KAB. CIREBON, (FC).- Dinas Kesehatan (Dinkes) Kabupaten Cirebon membenarkan telah menerima pemberitahuan dari Rumah Sakit (RS) Mitra Plumbon terkait dengan adanya Orang Dalam Pengawasan (ODP) yang telah diperiksa oleh pihaknya.
Namun Dinkes Kabupaten Cirebon menerima kiriman e-mail dari Rumah Sakit bukan berupa surat seperti apa yang disampaikan oleh Anggota DPR RI, H. Satori.
Kepala Dinas Kesehatan Kabupaten Cirebon, Hj Eni Suhaeni mengatakan, kedatangan pihak Puskesmas ke rumah yang bersangkutan (H. Satori,-red) merupakan standar operasional penanganan Covid-19 sebagai tindak lanjut dari laporan yang diterima oleh Dinas Kesehatan dari Rumah Sakit.
Adapun pihak Puskesmas yang meminta kepada pihak keluarga dan staf agar melakukan isolasi mandiri merupakan sebuah edukasi kepada masyarakat yang sudah seharusnya dilakukan oleh tenaga kesehatan.
“Kedatangan pihak Puskesmas ke rumah yang bersangkutan itu merupakan sebuah tindak lanjut dari adanya laporan yang kita terima dari Rumah Sakit.

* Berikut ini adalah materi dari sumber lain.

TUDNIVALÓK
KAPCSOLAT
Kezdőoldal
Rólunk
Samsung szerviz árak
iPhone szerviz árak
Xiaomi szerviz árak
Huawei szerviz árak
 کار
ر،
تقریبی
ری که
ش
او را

Itu juga kan tidak langsung datang kerumahnya melainkan menemui Istrinya terlebih dahulu,” ujar Eni kepada FC saat ditemui di Kantor Dinas Kesehatan Kabupaten Cirebon, Rabu (29/4).

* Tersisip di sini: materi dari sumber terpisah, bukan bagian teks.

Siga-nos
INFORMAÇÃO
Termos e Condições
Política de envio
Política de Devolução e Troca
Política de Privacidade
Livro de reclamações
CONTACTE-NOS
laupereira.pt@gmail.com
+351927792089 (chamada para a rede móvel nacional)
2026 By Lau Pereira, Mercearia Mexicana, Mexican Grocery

Eni menambahkan, langkah yang diambil oleh Rumah Sakit dengan segera melaporkan jika ada pasien yang terindikasi merupakan standar protokol penanganan Covid-19 yang telah diatur oleh Kementrian Kesehatan Republik Indonesia. Justru jika Rumah Sakit tidak segera memberikan laporan kepada Dinas Kesehatan setempat itu hal yang menyalahi prosedur.